Is this the program that open source people use to install all the random depencies that their program needs to work? The one that people tell me to use when I complain about git bash pico sudo pytorch Install commands?

Or did another company copy their name?

[–] gsfraley 29 points 2 months ago* (last edited 2 months ago) (1 children)

I mean, they're one implementor of about 10 that use the same container standards. It sucks that they were first so their name is now synonymous with containers a la Kleenex, but the technology itself is standard, very open and ubiquitous, and a huge step forward in simplifying deployments and development lifecycles that would otherwise be too complex to reasonably handle.

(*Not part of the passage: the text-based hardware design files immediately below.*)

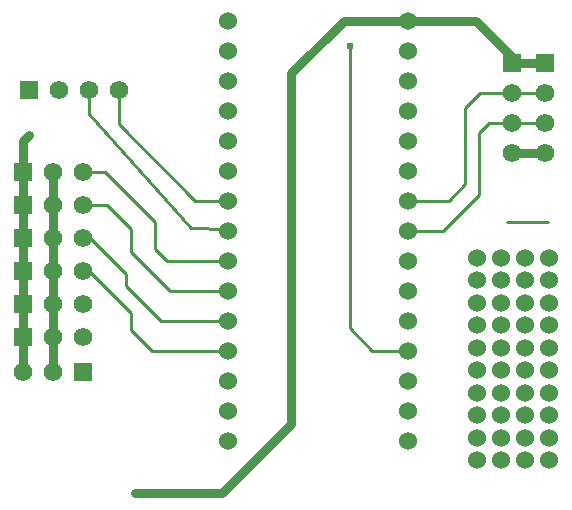
<source format=gbl>
G04 Layer: BottomLayer*
G04 EasyEDA v6.5.51, 2025-09-08 19:21:40*
G04 d3bb8f252c9f4849ab45821a22fd5e0f,1706e92ce9fe400092762f31ba6d8469,10*
G04 Gerber Generator version 0.2*
G04 Scale: 100 percent, Rotated: No, Reflected: No *
G04 Dimensions in millimeters *
G04 leading zeros omitted , absolute positions ,4 integer and 5 decimal *
%FSLAX45Y45*%
%MOMM*%

%ADD10C,0.7500*%
%ADD11C,0.2500*%
%ADD12R,1.5748X1.5748*%
%ADD13C,1.5748*%
%ADD14C,1.5240*%
%ADD15C,0.6200*%
%ADD16C,0.0154*%

%LPD*%
D10*
X2686085Y4363110D02*
G01*
X2785145Y4363110D01*
X2785145Y4363110D02*
G01*
X2901289Y4363110D01*
X2908300Y4356100D01*
X4013200Y7912100D02*
G01*
X4013200Y4940300D01*
X3429000Y4356100D01*
X2908300Y4356100D01*
X5880100Y8001000D02*
G01*
X6159500Y8001000D01*
X5880100Y8001000D02*
G01*
X5880100Y8051800D01*
X5575300Y8356600D01*
X5003800Y8356600D01*
X5880100Y7239000D02*
G01*
X6159500Y7239000D01*
X1739897Y7073884D02*
G01*
X1739900Y7340600D01*
X1790700Y7391400D01*
X1739897Y7340584D01*
X1993900Y6515100D02*
G01*
X1993900Y6794500D01*
X1993900Y6794500D02*
G01*
X1993900Y7073900D01*
X1739900Y6515100D02*
G01*
X1739900Y6235700D01*
X1739900Y6794500D02*
G01*
X1739900Y6515100D01*
X1739897Y7073884D02*
G01*
X1739897Y6794487D01*
D11*
X5003800Y6578600D02*
G01*
X5295900Y6578600D01*
X5600700Y6883400D01*
X5600700Y7404100D01*
X5689600Y7493000D01*
X5880100Y7493000D01*
X5880100Y7493000D02*
G01*
X6159500Y7493000D01*
X2298700Y7772400D02*
G01*
X2298700Y7569200D01*
X2298700Y7569200D02*
G01*
X3162300Y6604000D01*
X3467100Y6591300D01*
X3479800Y6578600D01*
X2552700Y7480300D02*
G01*
X2552700Y7772400D01*
X2247900Y6235700D02*
G01*
X2298700Y6235700D01*
X2247900Y6515100D02*
G01*
X2311400Y6515100D01*
X2247900Y6794500D02*
G01*
X2451100Y6794500D01*
X2247900Y7073900D02*
G01*
X2438400Y7073900D01*
D10*
X1993900Y6235700D02*
G01*
X1993900Y6515100D01*
X1993900Y5956300D02*
G01*
X1993900Y6235700D01*
X1993900Y5676900D02*
G01*
X1993900Y5956300D01*
X1993900Y5384800D02*
G01*
X1993900Y5676900D01*
X1739900Y5676900D02*
G01*
X1739900Y5384800D01*
X1739900Y5956300D02*
G01*
X1739900Y5676900D01*
X1739900Y6235700D02*
G01*
X1739900Y5956300D01*
D11*
X3479800Y6832600D02*
G01*
X3200400Y6832600D01*
X2552700Y7480300D01*
X2298700Y6235700D02*
G01*
X2654300Y5880100D01*
X2654300Y5740400D01*
X2832100Y5562600D01*
X3479800Y5562600D01*
X2311400Y6515100D02*
G01*
X2616200Y6210300D01*
X2616200Y6108700D01*
X2908300Y5816600D01*
X3479800Y5816600D01*
X2451100Y6794500D02*
G01*
X2654300Y6591300D01*
X2654300Y6400800D01*
X2984500Y6070600D01*
X3479800Y6070600D01*
X2438400Y7073900D02*
G01*
X2857500Y6654800D01*
X2857500Y6426200D01*
X2959100Y6324600D01*
X3479800Y6324600D01*
D10*
X4457700Y8356600D02*
G01*
X5003800Y8356600D01*
X4457689Y8356582D02*
G01*
X4457700Y8356600D01*
X4013233Y7912125D01*
D11*
X4508500Y8140700D02*
G01*
X4508500Y5753100D01*
X4699000Y5562600D01*
X5003800Y5562600D01*
X5880100Y7747000D02*
G01*
X6159500Y7747000D01*
X5003800Y6832600D02*
G01*
X5346700Y6832600D01*
X5486400Y6972300D01*
X5486400Y7620000D01*
X5613400Y7747000D01*
X5880100Y7747000D01*
X5841987Y6654787D02*
G01*
X6184887Y6654787D01*
D12*
G01*
X6159500Y8001000D03*
D13*
G01*
X6159500Y7747000D03*
G01*
X6159500Y7493000D03*
G01*
X6159500Y7239000D03*
D12*
G01*
X5880100Y8001000D03*
D13*
G01*
X5880100Y7747000D03*
G01*
X5880100Y7493000D03*
G01*
X5880100Y7239000D03*
D12*
G01*
X1790700Y7772400D03*
D13*
G01*
X2044700Y7772400D03*
G01*
X2298700Y7772400D03*
G01*
X2552700Y7772400D03*
G01*
X1739900Y5384800D03*
G01*
X1993900Y5384800D03*
D12*
G01*
X2247900Y5384800D03*
D13*
G01*
X2247900Y7073900D03*
G01*
X1993900Y7073900D03*
D12*
G01*
X1739900Y7073900D03*
D13*
G01*
X2247900Y6794500D03*
G01*
X1993900Y6794500D03*
D12*
G01*
X1739900Y6794500D03*
D13*
G01*
X2247900Y6515100D03*
G01*
X1993900Y6515100D03*
D12*
G01*
X1739900Y6515100D03*
D13*
G01*
X2247900Y6235700D03*
G01*
X1993900Y6235700D03*
D12*
G01*
X1739900Y6235700D03*
D13*
G01*
X2247900Y5956300D03*
G01*
X1993900Y5956300D03*
D12*
G01*
X1739900Y5956300D03*
D13*
G01*
X2247900Y5676900D03*
G01*
X1993900Y5676900D03*
D12*
G01*
X1739900Y5676900D03*
D14*
G01*
X3479800Y8356600D03*
G01*
X3479800Y8102600D03*
G01*
X3479800Y7848600D03*
G01*
X3479800Y7594600D03*
G01*
X3479800Y7340600D03*
G01*
X3479800Y7086600D03*
G01*
X3479800Y6832600D03*
G01*
X3479800Y6578600D03*
G01*
X3479800Y6324600D03*
G01*
X3479800Y6070600D03*
G01*
X3479800Y5816600D03*
G01*
X3479800Y5562600D03*
G01*
X3479800Y5308600D03*
G01*
X3479800Y5054600D03*
G01*
X3479800Y4800600D03*
G01*
X5003800Y4800600D03*
G01*
X5003800Y5054600D03*
G01*
X5003800Y5308600D03*
G01*
X5003800Y5562600D03*
G01*
X5003800Y5816600D03*
G01*
X5003800Y6070600D03*
G01*
X5003800Y6324600D03*
G01*
X5003800Y6578600D03*
G01*
X5003800Y6832600D03*
G01*
X5003800Y7086600D03*
G01*
X5003800Y7340600D03*
G01*
X5003800Y7594600D03*
G01*
X5003800Y7848600D03*
G01*
X5003800Y8102600D03*
G01*
X5003800Y8356600D03*
G01*
X5588000Y6350000D03*
G01*
X5791200Y6350000D03*
G01*
X5791200Y6159500D03*
G01*
X5588000Y6159500D03*
G01*
X5994400Y6159500D03*
G01*
X6197600Y6159500D03*
G01*
X6197600Y6350000D03*
G01*
X5994400Y6350000D03*
G01*
X5994400Y5969000D03*
G01*
X6197600Y5969000D03*
G01*
X6197600Y5778500D03*
G01*
X5994400Y5778500D03*
G01*
X5588000Y5778500D03*
G01*
X5791200Y5778500D03*
G01*
X5791200Y5969000D03*
G01*
X5588000Y5969000D03*
G01*
X5588000Y5207000D03*
G01*
X5791200Y5207000D03*
G01*
X5791200Y5016500D03*
G01*
X5588000Y5016500D03*
G01*
X5994400Y5016500D03*
G01*
X6197600Y5016500D03*
G01*
X6197600Y5207000D03*
G01*
X5994400Y5207000D03*
G01*
X5994400Y5588000D03*
G01*
X6197600Y5588000D03*
G01*
X6197600Y5397500D03*
G01*
X5994400Y5397500D03*
G01*
X5588000Y5397500D03*
G01*
X5791200Y5397500D03*
G01*
X5791200Y5588000D03*
G01*
X5588000Y5588000D03*
G01*
X5994400Y4826000D03*
G01*
X6197600Y4826000D03*
G01*
X6197600Y4635500D03*
G01*
X5994400Y4635500D03*
G01*
X5588000Y4635500D03*
G01*
X5791200Y4635500D03*
G01*
X5791200Y4826000D03*
G01*
X5588000Y4826000D03*
D15*
G01*
X4508500Y8140700D03*
G01*
X2908300Y4356100D03*
G01*
X2785145Y4363110D03*
G01*
X2686085Y4363110D03*
M02*

</source>
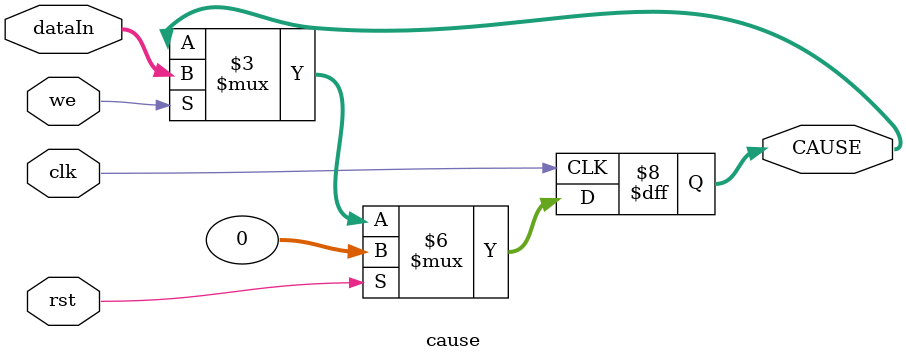
<source format=v>
module cause(clk, rst, we, dataIn, CAUSE);
    input clk, we, rst;
    parameter WIDTH = 32;

    input [WIDTH-1:0] dataIn;

    output reg [WIDTH-1:0] CAUSE;

    initial begin
        CAUSE = 32'h00000000;
    end

    always @(posedge clk) begin
        if (rst) CAUSE <= 32'h00000000;
        else if (we) CAUSE <= dataIn;
    end

endmodule
</source>
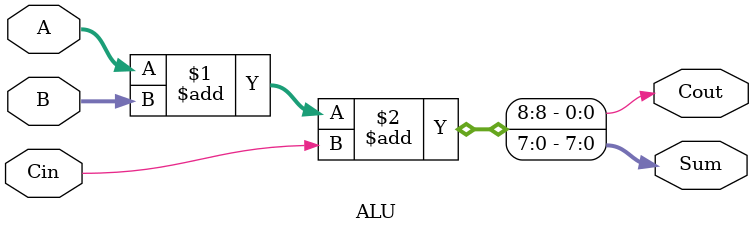
<source format=v>
`timescale 1ns / 1ps
module ALU #(parameter N = 8)(
    input [N-1:0] A, B,
    input Cin,
    output [N-1:0] Sum,
    output Cout
    );

    assign {Cout, Sum} = A + B + Cin; 

endmodule

</source>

[–] [email protected] 5 points 2 months ago

To be fair, I used LXC before Docker, so I've always called them "containers." But I guess I'm old or something.

[–] [email protected] 3 points 2 months ago

Not having to install dependencies is a benefit of containers and their images. That's a pretty big thing to miss. Maybe give it a closer look.

[–] [email protected] -4 points 2 months ago (1 children)

Nope. Docker doesn't do that. That's something else.

[–] [email protected] 9 points 2 months ago

But it does in a lot of cases. At work, we use Docker images to bundle our dependencies for each microservice, and at home, I use Docker images for the same reason on my self-hosted repos. It's fantastic for running servers in a sandbox so you don't have to worry about what dependencies the host has.

But perhaps OP is talking about flatpaks instead.